### SOURCE EXTRACT

- Opening Delimiter -

The Strangers is a 2012 Philippine horror adventure film directed by Lawrence Fajardo and one of the official entries of the 38th Metro Manila Film Festival. The film stars an ensemble cast including Enchong Dee, Julia Montes, Enrique Gil and JM De Guzman with Janice de Belen. The film is produced by Quantum Films and MJM Productions and distributed by Star Cinema on December 25, 2012.

Plot
The story takes place on a family who got lost in a province and start being hunted by The Strangers especially the killer
.

For their 18th birthday, twins Pat and Max (Julia Montes and Enrique Gil) go on their annual out of town family trip, to the far flung oasis of Murcia. Joining them are their parents Roy and Evelyn (Johnny Revilla and Cherry Pie Picache), their grandfather Pete (Jaime Fabregas), his temporary caregiver Paloma (Janice de Belen) and their newly hired family driver, Toning (Nico Antonio). The family members set aside personal differences and go on with the trip, as they look forward to the provincial excursion.

Treading the rough roads of the countryside, their happiness is cut short when their van hits an old lady on the road. Unsure of what happened, the family tries to search for the body but it is nowhere to be found.

- Closing Delimiter -

### Landmark coordinate records

- Opening Delimiter -

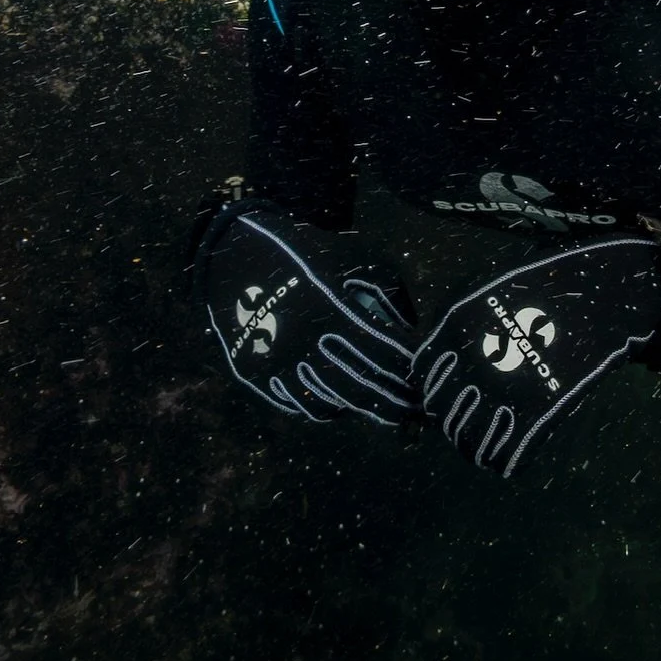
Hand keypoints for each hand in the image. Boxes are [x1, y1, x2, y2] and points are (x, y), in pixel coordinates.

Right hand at [195, 199, 417, 424]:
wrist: (236, 254)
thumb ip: (386, 292)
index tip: (424, 376)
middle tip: (414, 406)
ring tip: (380, 404)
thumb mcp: (353, 257)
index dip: (409, 371)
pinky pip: (298, 404)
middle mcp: (305, 344)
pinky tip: (341, 398)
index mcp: (333, 311)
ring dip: (360, 408)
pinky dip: (324, 406)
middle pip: (362, 389)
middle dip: (395, 402)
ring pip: (331, 404)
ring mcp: (277, 365)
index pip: (385, 356)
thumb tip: (410, 329)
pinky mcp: (257, 375)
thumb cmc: (304, 252)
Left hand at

- Closing Delimiter -

### TASK LIST
- 1) According to the film summary, who directed The Strangers?
- 2) Reproduce word for word the part of the film summary that begins with the words "For their 18th" and ends with "the provincial excursion.".

### RESULTS FOR THE EXERCISE
- 1) Lawrence Fajardo

- 2)
For their 18th birthday, twins Pat and Max (Julia Montes and Enrique Gil) go on their annual out of town family trip, to the far flung oasis of Murcia. Joining them are their parents Roy and Evelyn (Johnny Revilla and Cherry Pie Picache), their grandfather Pete (Jaime Fabregas), his temporary caregiver Paloma (Janice de Belen) and their newly hired family driver, Toning (Nico Antonio). The family members set aside personal differences and go on with the trip, as they look forward to the provincial excursion.